• **PROMPT**
Render every line of text in the records below as a JSON list of strings, with one string per line. Skip blank lines and leave the pictures out.

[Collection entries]

· · · · · · ·

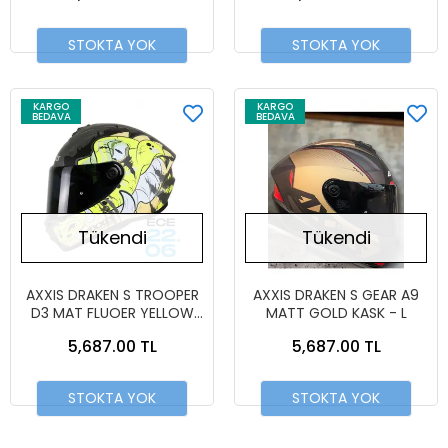
STOKTA YOK
STOKTA YOK
KARGO
KARGO
BEDAVA
BEDAVA
Tükendi
Tükendi
AXXIS DRAKEN S TROOPER
AXXIS DRAKEN S GEAR A9
D3 MAT FLUOER YELLOW
MATT GOLD KASK - L
KASK
5,687.00 TL
5,687.00 TL
STOKTA YOK
STOKTA YOK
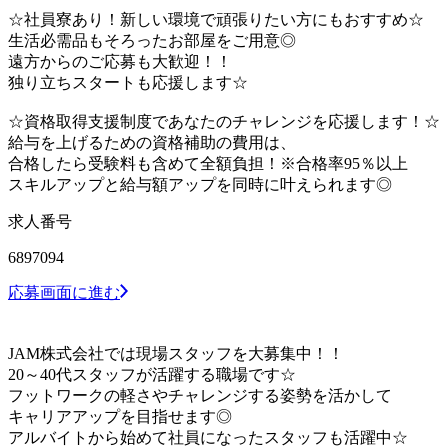
☆社員寮あり！新しい環境で頑張りたい方にもおすすめ☆
生活必需品もそろったお部屋をご用意◎
遠方からのご応募も大歓迎！！
独り立ちスタートも応援します☆
☆資格取得支援制度であなたのチャレンジを応援します！☆
給与を上げるための資格補助の費用は、
合格したら受験料も含めて全額負担！※合格率95％以上
スキルアップと給与額アップを同時に叶えられます◎
求人番号
6897094
応募画面に進む
JAM株式会社では現場スタッフを大募集中！！
20～40代スタッフが活躍する職場です☆
フットワークの軽さやチャレンジする姿勢を活かして
キャリアアップを目指せます◎
アルバイトから始めて社員になったスタッフも活躍中☆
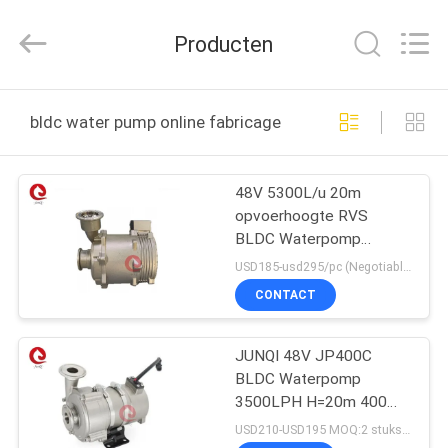
2025
Changzhou
Junqi
Producten
International
Trade
Co.,Ltd.
All
Rights
THUIS
Reserved.
bldc water pump online fabricage
PRODUCTEN
48V 5300L/u 20m
opvoerhoogte RVS
OVER
BLDC Waterpomp
ONS
JP700C-48V Voor
USD185-usd295/pc (Negotiable) MOQ:2 stuks
Ondergedompelde
CONTACT
Koeling van Datacenters
FABRIEKSTOCHT
JUNQI 48V JP400C
BLDC Waterpomp
KWALITEITSCONTROLE
3500LPH H=20m 400W
Roestvrijstalen Pomp
USD210-USD195 MOQ:2 stuks (monster beschikbaar)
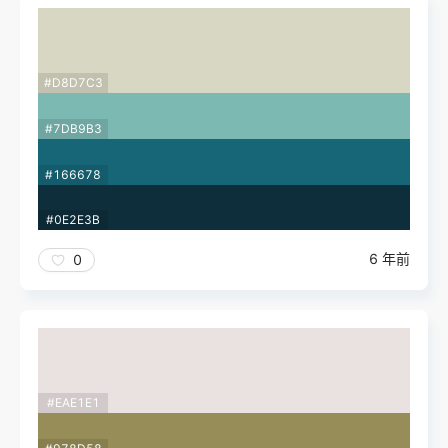
#D8D7C3
#7DB9B3
#166678
#0E2E3B
6 年前
0
#EAE1E1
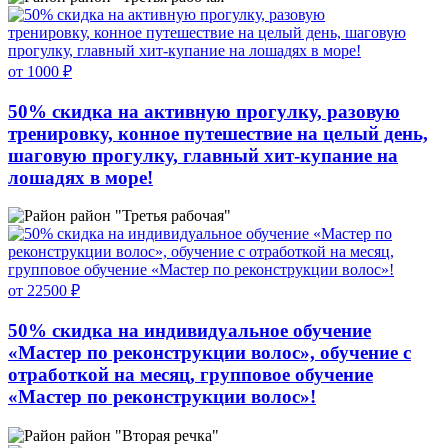
от 1000 ₽
50% скидка на активную прогулку, разовую
тренировку, конное путешествие на целый день,
шаговую прогулку, главный хит-купание на
лошадях в море!
район "Третья рабочая"
от 22500 ₽
50% скидка на индивидуальное обучение
«Мастер по реконструкции волос», обучение с
отработкой на месяц, групповое обучение
«Мастер по реконструкции волос»!
район "Вторая речка"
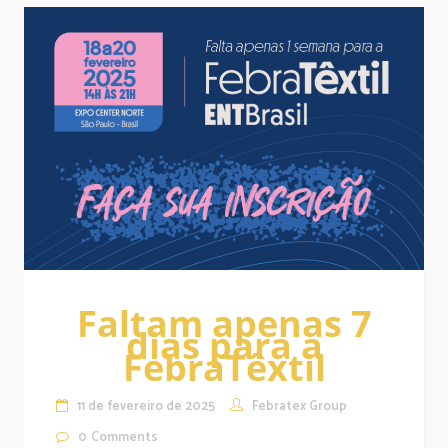
Faltam apenas 7
dias para a
FebraTêxtil
11 de fevereiro de 2025
Febratex Group
0
Comments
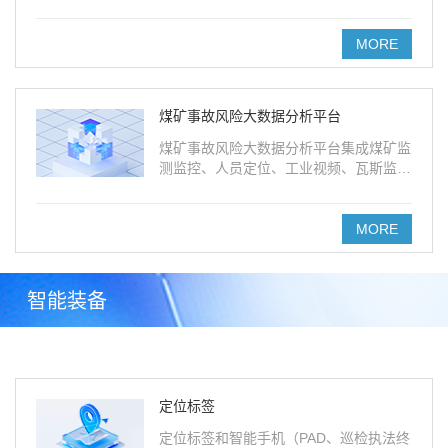
MORE
煤矿事故风险大数据分析平台
煤矿事故风险大数据分析平台集成煤矿监
测监控、人员定位、工业视频、瓦斯监
测、应急管理、地理信息等子系统数据。
MORE
智能装备
定位标签
定位标签和智能手机（PAD、巡检执法终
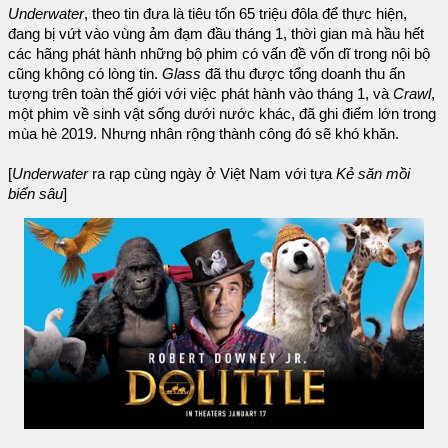
Underwater
, theo tin đưa là tiêu tốn 65 triệu đôla để thực hiện,
đang bị vứt vào vùng ảm đạm đầu tháng 1, thời gian mà hầu hết
các hãng phát hành những bộ phim có vấn đề vốn dĩ trong nội bộ
cũng không có lòng tin.
Glass
đã thu được tổng doanh thu ấn
tượng trên toàn thế giới với việc phát hành vào tháng 1, và
Crawl
,
một phim về sinh vật sống dưới nước khác, đã ghi điểm lớn trong
mùa hè 2019. Nhưng nhân rộng thành công đó sẽ khó khăn.
[
Underwater
ra rạp cùng ngày ở Việt Nam với tựa
Kẻ săn mồi
biển sâu
]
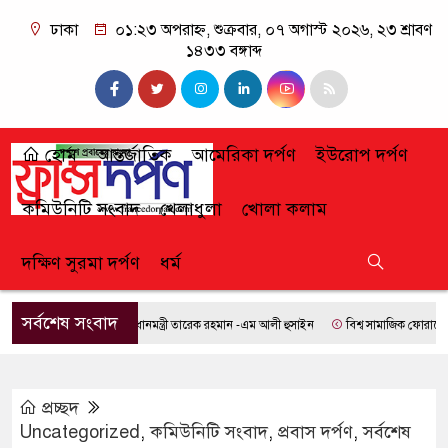
ঢাকা
০১:২৩ অপরাহ্ন, শুক্রবার, ০৭ অগাস্ট ২০২৬, ২৩ শ্রাবণ
১৪৩৩ বঙ্গাব্দ
হোম
আন্তর্জাতিক
আমেরিকা দর্পণ
ইউরোপ দর্পণ
কমিউনিটি সংবাদ
খেলাধুলা
খোলা কলাম
দক্ষিণ সুরমা দর্পণ
ধর্ম
সর্বশেষ সংবাদ
প্রধানমন্ত্রী তারেক রহমান -এম আলী হুসাইন
বিশ্ব সামাজিক ফোরামে যোগ দ
প্রচ্ছদ
Uncategorized
,
কমিউনিটি সংবাদ
,
প্রবাস দর্পণ
,
সর্বশেষ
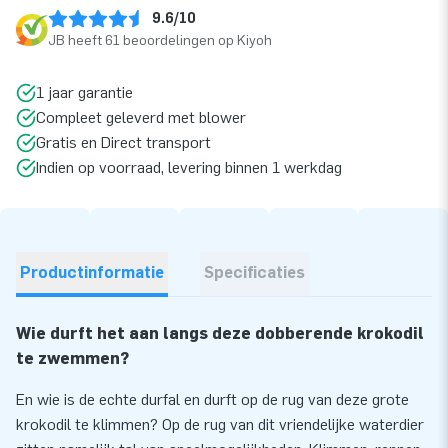
9.6/10
JB heeft 61 beoordelingen op Kiyoh
1 jaar garantie
Compleet geleverd met blower
Gratis en Direct transport
Indien op voorraad, levering binnen 1 werkdag
Productinformatie
Specificaties
Wie durft het aan langs deze dobberende krokodil
te zwemmen?
En wie is de echte durfal en durft op de rug van deze grote
krokodil te klimmen? Op de rug van dit vriendelijke waterdier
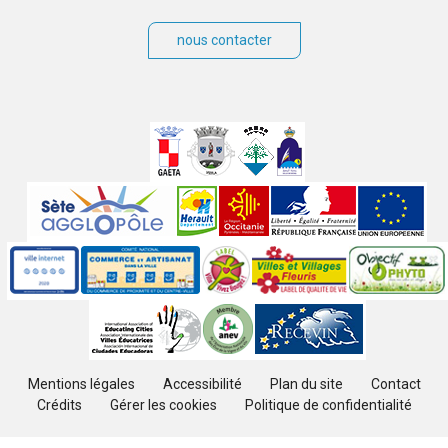
nous contacter
Villes
jumelées
Sites
partenaires
Labels
Autres
Mentions légales
Accessibilité
Plan du site
Contact
Crédits
Gérer les cookies
Politique de confidentialité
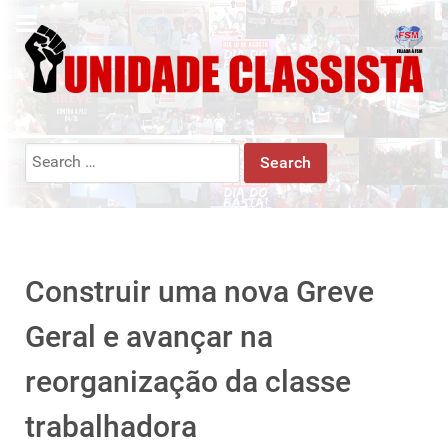
Search
for:
Construir uma nova Greve
Geral e avançar na
reorganização da classe
trabalhadora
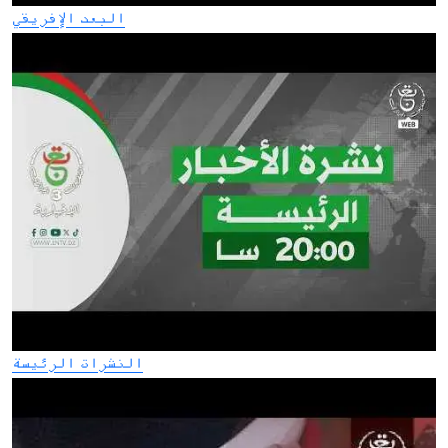
البعد الإفريقي
النشرات الرئيسة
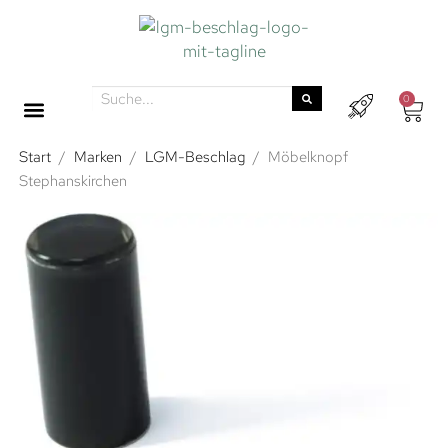
0
Start
/
Marken
/
LGM-Beschlag
/
Möbelknopf
Stephanskirchen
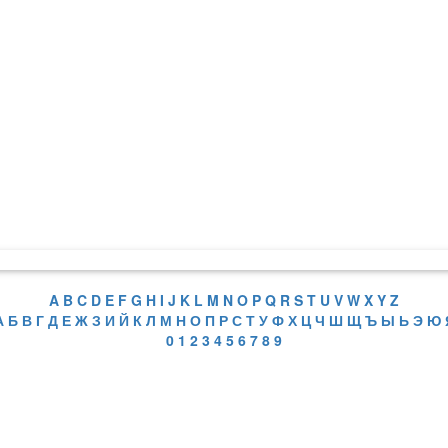
A
B
C
D
E
F
G
H
I
J
K
L
M
N
O
P
Q
R
S
T
U
V
W
X
Y
Z
А
Б
В
Г
Д
Е
Ж
З
И
Й
К
Л
М
Н
О
П
Р
С
Т
У
Ф
Х
Ц
Ч
Ш
Щ
Ъ
Ы
Ь
Э
Ю
0
1
2
3
4
5
6
7
8
9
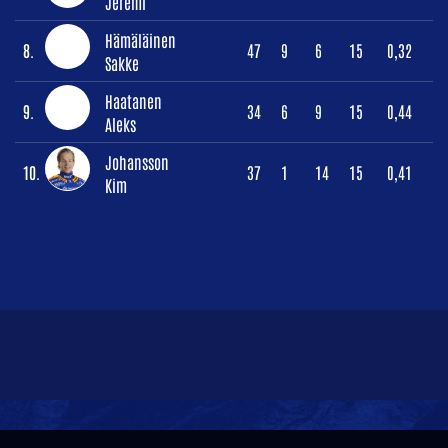
Jeremi
Hämäläinen
8.
47
9
6
15
0,32
Sakke
Haatanen
9.
34
6
9
15
0,44
Aleks
Johansson
10.
37
1
14
15
0,41
Kim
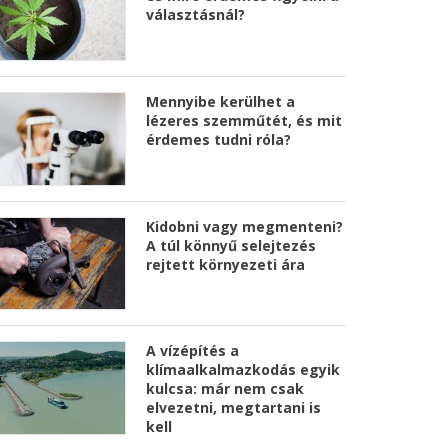
választásnál?
Mennyibe kerülhet a
lézeres szemműtét, és mit
érdemes tudni róla?
Kidobni vagy megmenteni?
A túl könnyű selejtezés
rejtett környezeti ára
A vízépítés a
klímaalkalmazkodás egyik
kulcsa: már nem csak
elvezetni, megtartani is
kell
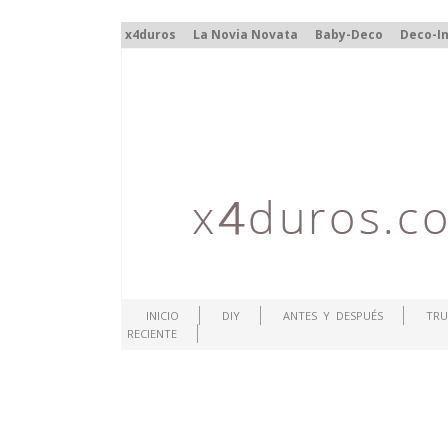
x4duros
La Novia Novata
Baby-Deco
Deco-In
INICIO
DIY
ANTES Y DESPUÉS
TRU
RECIENTE
.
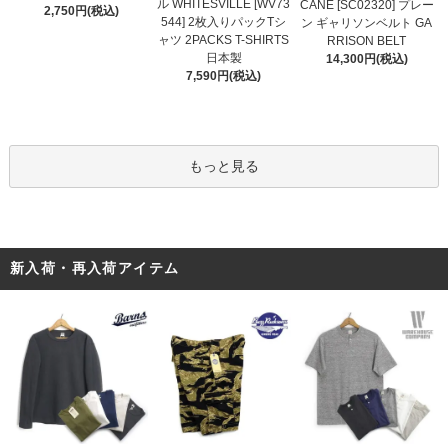
ル WHITESVILLE [WV73
CANE [SC02320] プレー
2,750円(税込)
544] 2枚入りパックTシ
ン ギャリソンベルト GA
ャツ 2PACKS T-SHIRTS
RRISON BELT
日本製
14,300円(税込)
7,590円(税込)
もっと見る
新入荷・再入荷アイテム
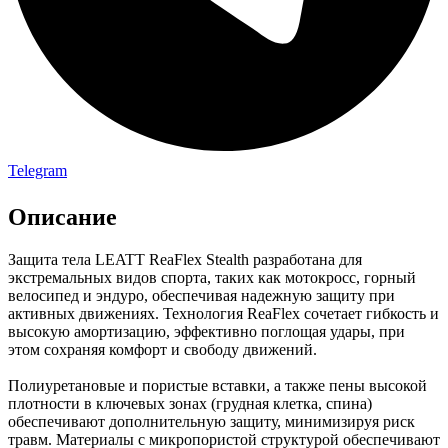
Telegram
Описание
Защита тела LEATT ReaFlex Stealth разработана для
экстремальных видов спорта, таких как мотокросс, горный
велосипед и эндуро, обеспечивая надежную защиту при
активных движениях. Технология ReaFlex сочетает гибкость и
высокую амортизацию, эффективно поглощая удары, при
этом сохраняя комфорт и свободу движений.
Полиуретановые и пористые вставки, а также пены высокой
плотности в ключевых зонах (грудная клетка, спина)
обеспечивают дополнительную защиту, минимизируя риск
травм. Материалы с микропористой структурой обеспечивают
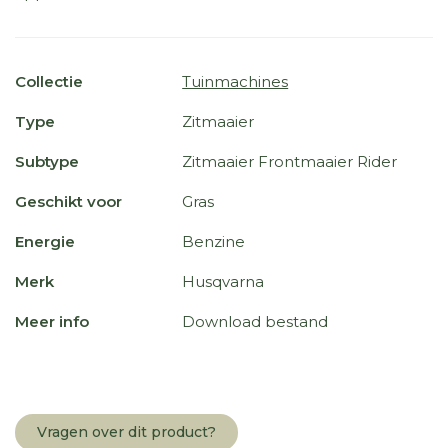
Collectie
Tuinmachines
Type
Zitmaaier
Subtype
Zitmaaier Frontmaaier Rider
Geschikt voor
Gras
Energie
Benzine
Merk
Husqvarna
Meer info
Download bestand
Vragen over dit product?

· · · · · · ·

• **RESPONSE**
[
  "STOKTA YOK",
  "STOKTA YOK",
  "KARGO",
  "KARGO",
  "BEDAVA",
  "BEDAVA",
  "Tükendi",
  "Tükendi",
  "AXXIS DRAKEN S TROOPER",
  "AXXIS DRAKEN S GEAR A9",
  "D3 MAT FLUOER YELLOW",
  "MATT GOLD KASK - L",
  "KASK",
  "5,687.00 TL",
  "5,687.00 TL",
  "STOKTA YOK",
  "STOKTA YOK",
  "☆社員寮あり！新しい環境で頑張りたい方にもおすすめ☆",
  "生活必需品もそろったお部屋をご用意◎",
  "遠方からのご応募も大歓迎！！",
  "独り立ちスタートも応援します☆",
  "☆資格取得支援制度であなたのチャレンジを応援します！☆",
  "給与を上げるための資格補助の費用は、",
  "合格したら受験料も含めて全額負担！※合格率95％以上",
  "スキルアップと給与額アップを同時に叶えられます◎",
  "求人番号",
  "6897094",
  "応募画面に進む",
  "JAM株式会社では現場スタッフを大募集中！！",
  "20～40代スタッフが活躍する職場です☆",
  "フットワークの軽さやチャレンジする姿勢を活かして",
  "キャリアアップを目指せます◎",
  "アルバイトから始めて社員になったスタッフも活躍中☆",
  "2025",
  "Changzhou",
  "Junqi",
  "Producten",
  "International",
  "Trade",
  "Co.,Ltd.",
  "All",
  "Rights",
  "THUIS",
  "Reserved.",
  "bldc water pump online fabricage",
  "PRODUCTEN",
  "48V 5300L/u 20m",
  "opvoerhoogte RVS",
  "OVER",
  "BLDC Waterpomp",
  "ONS",
  "JP700C-48V Voor",
  "USD185-usd295/pc (Negotiable) MOQ:2 stuks",
  "Ondergedompelde",
  "CONTACT",
  "Koeling van Datacenters",
  "FABRIEKSTOCHT",
  "JUNQI 48V JP400C",
  "BLDC Waterpomp",
  "KWALITEITSCONTROLE",
  "3500LPH H=20m 400W",
  "Roestvrijstalen Pomp",
  "USD210-USD195 MOQ:2 stuks (monster beschikbaar)",
  "#D8D7C3",
  "#7DB9B3",
  "#166678",
  "#0E2E3B",
  "6 年前",
  "0",
  "#EAE1E1",
  "от 1000 ₽",
  "50% скидка на активную прогулку, разовую",
  "тренировку, конное путешествие на целый день,",
  "шаговую прогулку, главный хит-купание на",
  "лошадях в море!",
  "район \"Третья рабочая\"",
  "от 22500 ₽",
  "50% скидка на индивидуальное обучение",
  "«Мастер по реконструкции волос», обучение с",
  "отработкой на месяц, групповое обучение",
  "«Мастер по реконструкции волос»!",
  "район \"Вторая речка\"",
  "Faltam apenas 7",
  "dias para a",
  "FebraTêxtil",
  "11 de fevereiro de 2025",
  "Febratex Group",
  "0",
  "Comments",
  "MORE",
  "煤矿事故风险大数据分析平台",
  "煤矿事故风险大数据分析平台集成煤矿监",
  "测监控、人员定位、工业视频、瓦斯监",
  "测、应急管理、地理信息等子系统数据。",
  "MORE",
  "智能装备",
  "定位标签",
  "定位标签和智能手机（PAD、巡检执法终",
  "Underwater",
  ", theo tin đưa là tiêu tốn 65 triệu đôla để thực hiện,",
  "đang bị vứt vào vùng ảm đạm đầu tháng 1, thời gian mà hầu hết",
  "các hãng phát hành những bộ phim có vấn đề vốn dĩ trong nội bộ",
  "cũng không có lòng tin.",
  "Glass",
  "đã thu được tổng doanh thu ấn",
  "tượng trên toàn thế giới với việc phát hành vào tháng 1, và",
  "Crawl",
  ",",
  "một phim về sinh vật sống dưới nước khác, đã ghi điểm lớn trong",
  "mùa hè 2019. Nhưng nhân rộng thành công đó sẽ khó khăn.",
  "[",
  "Underwater",
  "ra rạp cùng ngày ở Việt Nam với tựa",
  "Kẻ săn mồi",
  "biển sâu",
  "]",
  "ঢাকা",
  "০১:২৩ অপরাহ্ন, শুক্রবার, ০৭ অগাস্ট ২০২৬, ২৩ শ্রাবণ",
  "১৪৩৩ বঙ্গাব্দ",
  "হোম",
  "আন্তর্জাতিক",
  "আমেরিকা দর্পণ",
  "ইউরোপ দর্পণ",
  "কমিউনিটি সংবাদ",
  "খেলাধুলা",
  "খোলা কলাম",
  "দক্ষিণ সুরমা দর্পণ",
  "ধর্ম",
  "সর্বশেষ সংবাদ",
  "প্রধানমন্ত্রী তারেক রহমান -এম আলী হুসাইন",
  "বিশ্ব সামাজিক ফোরামে যোগ দ",
  "প্রচ্ছদ",
  "Uncategorized",
  ",",
  "কমিউনিটি সংবাদ",
  ",",
  "প্রবাস দর্পণ",
  ",",
  "সর্বশেষ",
  "9.6/10",
  "JB heeft 61 beoordelingen op Kiyoh",
  "1 jaar garantie",
  "Compleet geleverd met blower",
  "Gratis en Direct transport",
  "Indien op voorraad, levering binnen 1 werkdag",
  "Productinformatie",
  "Specificaties",
  "Wie durft het aan langs deze dobberende krokodil",
  "te zwemmen?",
  "En wie is de echte durfal en durft op de rug van deze grote",
  "krokodil te klimmen? Op de rug van dit vriendelijke waterdier",
  "nous contacter",
  "Villes",
  "jumelées",
  "Sites",
  "partenaires",
  "Labels",
  "Autres",
  "Mentions légales",
  "Accessibilité",
  "Plan du site",
  "Contact",
  "Crédits",
  "Gérer les cookies",
  "Politique de confidentialité",
  "Search",
  "for:",
  "Construir uma nova Greve",
  "Geral e avançar na",
  "reorganização da classe",
  "trabalhadora",
  "البعد الإفريقي",
  "النشرات الرئيسة",
  "0",
  "Start",
  "/",
  "Marken",
  "/",
  "LGM-Beschlag",
  "/",
  "Möbelknopf",
  "Stephanskirchen",
  "A",
  "B",
  "C",
  "D",
  "E",
  "F",
  "G",
  "H",
  "I",
  "J",
  "K",
  "L",
  "M",
  "N",
  "O",
  "P",
  "Q",
  "R",
  "S",
  "T",
  "U",
  "V",
  "W",
  "X",
  "Y",
  "Z",
  "А",
  "Б",
  "В",
  "Г",
  "Д",
  "Е",
  "Ж",
  "З",
  "И",
  "Й",
  "К",
  "Л",
  "М",
  "Н",
  "О",
  "П",
  "Р",
  "С",
  "Т",
  "У",
  "Ф",
  "Х",
  "Ц",
  "Ч",
  "Ш",
  "Щ",
  "Ъ",
  "Ы",
  "Ь",
  "Э",
  "Ю",
  "0",
  "1",
  "2",
  "3",
  "4",
  "5",
  "6",
  "7",
  "8",
  "9",
  "Jeremi",
  "Hämäläinen",
  "8.",
  "47",
  "9",
  "6",
  "15",
  "0,32",
  "Sakke",
  "Haatanen",
  "9.",
  "34",
  "6",
  "9",
  "15",
  "0,44",
  "Aleks",
  "Johansson",
  "10.",
  "37",
  "1",
  "14",
  "15",
  "0,41",
  "Kim",
  "választásnál?",
  "Mennyibe kerülhet a",
  "lézeres szemműtét, és mit",
  "érdemes tudni róla?",
  "Kidobni vagy megmenteni?",
  "A túl könnyű selejtezés",
  "rejtett környezeti ára",
  "A vízépítés a",
  "klímaalkalmazkodás egyik",
  "kulcsa: már nem csak",
  "elvezetni, megtartani is",
  "kell",
  "x4duros",
  "La Novia Novata",
  "Baby-Deco",
  "Deco-In",
  "INICIO",
  "DIY",
  "ANTES Y DESPUÉS",
  "TRU",
  "RECIENTE",
  ".",
  "ル WHITESVILLE [WV73",
  "CANE [SC02320] プレー",
  "2,750円(税込)",
  "544] 2枚入りパックTシ",
  "ン ギャリソンベルト GA",
  "ャツ 2PACKS T-SHIRTS",
  "RRISON BELT",
  "日本製",
  "14,300円(税込)",
  "7,590円(税込)",
  "もっと見る",
  "新入荷・再入荷アイテム",
  "Telegram",
  "Описание",
  "Защита тела LEATT ReaFlex Stealth разработана для",
  "экстремальных видов спорта, таких как мотокросс, горный",
  "велосипед и эндуро, обеспечивая надежную защиту при",
  "активных движениях. Технология ReaFlex сочетает гибкость и",
  "высокую амортизацию, эффективно поглощая удары, при",
  "этом сохраняя комфорт и свободу движений.",
  "Полиуретановые и пористые вставки, а также пены высокой",
  "плотности в ключевых зонах (грудная клетка, спина)",
  "обеспечивают дополнительную защиту, минимизируя риск",
  "травм. Материалы с микропористой структурой обеспечивают",
  "Collectie",
  "Tuinmachines",
  "Type",
  "Zitmaaier",
  "Subtype",
  "Zitmaaier Frontmaaier Rider",
  "Geschikt voor",
  "Gras",
  "Energie",
  "Benzine",
  "Merk",
  "Husqvarna",
  "Meer info",
  "Download bestand",
  "Vragen over dit product?"
]